It applies not only for job interviews, but also for annual reviews, salary negotiations, and, in fact, any kind of "difficult" conversation.

Here it is:

Pay close attention to when and how you use the word "but".

In fact, if you can, get rid of it altogether.

(You can often use "and" instead.)


Most of the time, when we use the word "but" without thinking -- or "yet", "however", etc. -- we're either:

(a) justifying ourselves for what we perceive (and implicitly communicate to whoever is listening) is a weakness or problem -- and weakening our position in the process; or

(b) challenging and/or correcting the other person (and that never goes down well, ever!).

Plus...

I learned from a language therapy expert recently, that on a more subconscious level, whenever we hear the word "but" our mind negates what came before it.

Here's what I mean:

"I worked hard this year, and I performed well above my pay grade, and I contributed a ton of value... but..."

Do you see how that works?
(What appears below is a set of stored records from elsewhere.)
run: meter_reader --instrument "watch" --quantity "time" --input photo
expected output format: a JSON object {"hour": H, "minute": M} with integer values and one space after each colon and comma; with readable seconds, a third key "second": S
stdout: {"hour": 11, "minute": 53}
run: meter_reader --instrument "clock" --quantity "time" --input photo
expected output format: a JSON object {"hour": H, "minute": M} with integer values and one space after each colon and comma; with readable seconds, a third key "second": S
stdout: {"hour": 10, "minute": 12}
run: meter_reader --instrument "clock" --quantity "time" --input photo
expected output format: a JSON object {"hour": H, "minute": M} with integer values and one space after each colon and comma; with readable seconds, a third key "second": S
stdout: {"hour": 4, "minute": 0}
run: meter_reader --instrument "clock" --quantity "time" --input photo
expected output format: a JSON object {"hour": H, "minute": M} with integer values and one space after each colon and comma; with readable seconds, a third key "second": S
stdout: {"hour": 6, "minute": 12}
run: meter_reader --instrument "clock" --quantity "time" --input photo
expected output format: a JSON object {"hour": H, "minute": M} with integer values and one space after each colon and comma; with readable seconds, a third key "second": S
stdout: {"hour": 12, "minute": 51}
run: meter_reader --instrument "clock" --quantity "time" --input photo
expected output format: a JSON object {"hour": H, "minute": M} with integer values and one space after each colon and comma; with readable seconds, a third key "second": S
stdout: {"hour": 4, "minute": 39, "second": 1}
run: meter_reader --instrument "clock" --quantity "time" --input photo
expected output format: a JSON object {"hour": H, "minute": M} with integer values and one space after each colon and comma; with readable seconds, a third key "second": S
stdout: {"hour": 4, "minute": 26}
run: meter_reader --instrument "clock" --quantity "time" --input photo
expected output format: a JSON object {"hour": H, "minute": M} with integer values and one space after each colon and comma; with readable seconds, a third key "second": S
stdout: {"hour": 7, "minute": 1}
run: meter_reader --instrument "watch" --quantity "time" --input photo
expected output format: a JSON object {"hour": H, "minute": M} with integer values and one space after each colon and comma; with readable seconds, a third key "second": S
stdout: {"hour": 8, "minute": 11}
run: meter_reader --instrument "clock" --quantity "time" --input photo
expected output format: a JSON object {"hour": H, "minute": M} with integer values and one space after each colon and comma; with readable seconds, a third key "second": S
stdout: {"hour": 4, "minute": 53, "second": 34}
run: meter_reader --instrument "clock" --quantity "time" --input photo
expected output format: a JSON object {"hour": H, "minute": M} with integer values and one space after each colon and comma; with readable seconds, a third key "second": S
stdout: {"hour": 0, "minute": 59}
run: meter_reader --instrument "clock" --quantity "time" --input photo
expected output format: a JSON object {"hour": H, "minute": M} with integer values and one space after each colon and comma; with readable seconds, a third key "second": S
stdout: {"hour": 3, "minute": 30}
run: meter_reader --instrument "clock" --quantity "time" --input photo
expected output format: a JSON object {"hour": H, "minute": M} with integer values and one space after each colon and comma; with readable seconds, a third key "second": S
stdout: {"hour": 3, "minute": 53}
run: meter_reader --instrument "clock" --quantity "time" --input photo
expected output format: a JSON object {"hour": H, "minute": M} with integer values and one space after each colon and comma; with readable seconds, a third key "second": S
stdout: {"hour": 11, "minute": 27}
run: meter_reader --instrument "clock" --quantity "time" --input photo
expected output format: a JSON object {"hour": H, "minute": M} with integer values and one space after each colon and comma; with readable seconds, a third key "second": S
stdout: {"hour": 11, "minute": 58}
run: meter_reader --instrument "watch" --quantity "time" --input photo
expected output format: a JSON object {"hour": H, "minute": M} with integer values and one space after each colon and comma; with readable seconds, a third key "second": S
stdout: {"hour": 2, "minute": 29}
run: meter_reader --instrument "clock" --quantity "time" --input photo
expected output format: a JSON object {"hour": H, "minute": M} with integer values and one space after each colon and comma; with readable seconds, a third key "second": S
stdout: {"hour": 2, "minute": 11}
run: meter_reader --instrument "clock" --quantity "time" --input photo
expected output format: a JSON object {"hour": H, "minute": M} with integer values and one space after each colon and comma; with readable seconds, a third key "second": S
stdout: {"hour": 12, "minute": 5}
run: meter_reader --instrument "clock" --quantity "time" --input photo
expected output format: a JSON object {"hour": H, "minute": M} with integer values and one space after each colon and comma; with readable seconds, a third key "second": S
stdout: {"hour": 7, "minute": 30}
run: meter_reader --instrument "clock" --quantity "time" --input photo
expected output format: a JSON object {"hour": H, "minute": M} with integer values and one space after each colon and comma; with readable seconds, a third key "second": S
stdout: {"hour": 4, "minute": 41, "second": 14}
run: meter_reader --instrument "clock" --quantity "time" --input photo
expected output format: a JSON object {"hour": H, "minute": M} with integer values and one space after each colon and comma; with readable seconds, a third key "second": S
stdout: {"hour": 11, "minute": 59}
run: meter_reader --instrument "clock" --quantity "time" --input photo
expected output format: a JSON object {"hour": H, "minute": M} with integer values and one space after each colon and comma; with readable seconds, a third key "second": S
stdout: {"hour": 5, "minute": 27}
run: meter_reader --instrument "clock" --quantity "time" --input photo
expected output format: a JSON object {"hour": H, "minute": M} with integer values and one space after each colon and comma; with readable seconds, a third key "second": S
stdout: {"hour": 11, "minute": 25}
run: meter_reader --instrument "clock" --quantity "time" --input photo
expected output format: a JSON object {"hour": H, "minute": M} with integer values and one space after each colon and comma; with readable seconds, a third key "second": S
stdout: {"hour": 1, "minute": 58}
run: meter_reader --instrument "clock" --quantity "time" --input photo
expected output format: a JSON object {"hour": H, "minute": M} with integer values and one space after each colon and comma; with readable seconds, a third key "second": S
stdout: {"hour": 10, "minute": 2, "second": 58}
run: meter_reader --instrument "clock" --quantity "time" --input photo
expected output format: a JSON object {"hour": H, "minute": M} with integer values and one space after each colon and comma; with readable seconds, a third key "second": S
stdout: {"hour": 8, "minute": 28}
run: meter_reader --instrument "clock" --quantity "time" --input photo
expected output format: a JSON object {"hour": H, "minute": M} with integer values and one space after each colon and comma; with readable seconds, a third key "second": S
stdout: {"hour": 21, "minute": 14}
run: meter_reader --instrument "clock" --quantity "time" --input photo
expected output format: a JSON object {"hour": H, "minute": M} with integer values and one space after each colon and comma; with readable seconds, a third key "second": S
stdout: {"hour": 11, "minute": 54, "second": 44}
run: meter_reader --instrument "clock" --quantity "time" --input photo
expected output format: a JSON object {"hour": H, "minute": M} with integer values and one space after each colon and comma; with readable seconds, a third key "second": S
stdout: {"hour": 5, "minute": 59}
The word "but" negates all that hard work you did and all the value you contributed, and it puts the other person on guard.

If you used the word "and" instead, it doesn't negate what came before or make it "wrong" in any way, it doesn't put the listener on guard or make them defensive, and... it strengthens your position!

I hope this small tip helps.

If you want some interview help that's a bit more "hardcore" and structural, then you might want to dig into Interview Success Formula. I can show you how to prepare killer interview answers to any question the interviewer will ever throw at you. (And, of course, this "but" tip helps with that.)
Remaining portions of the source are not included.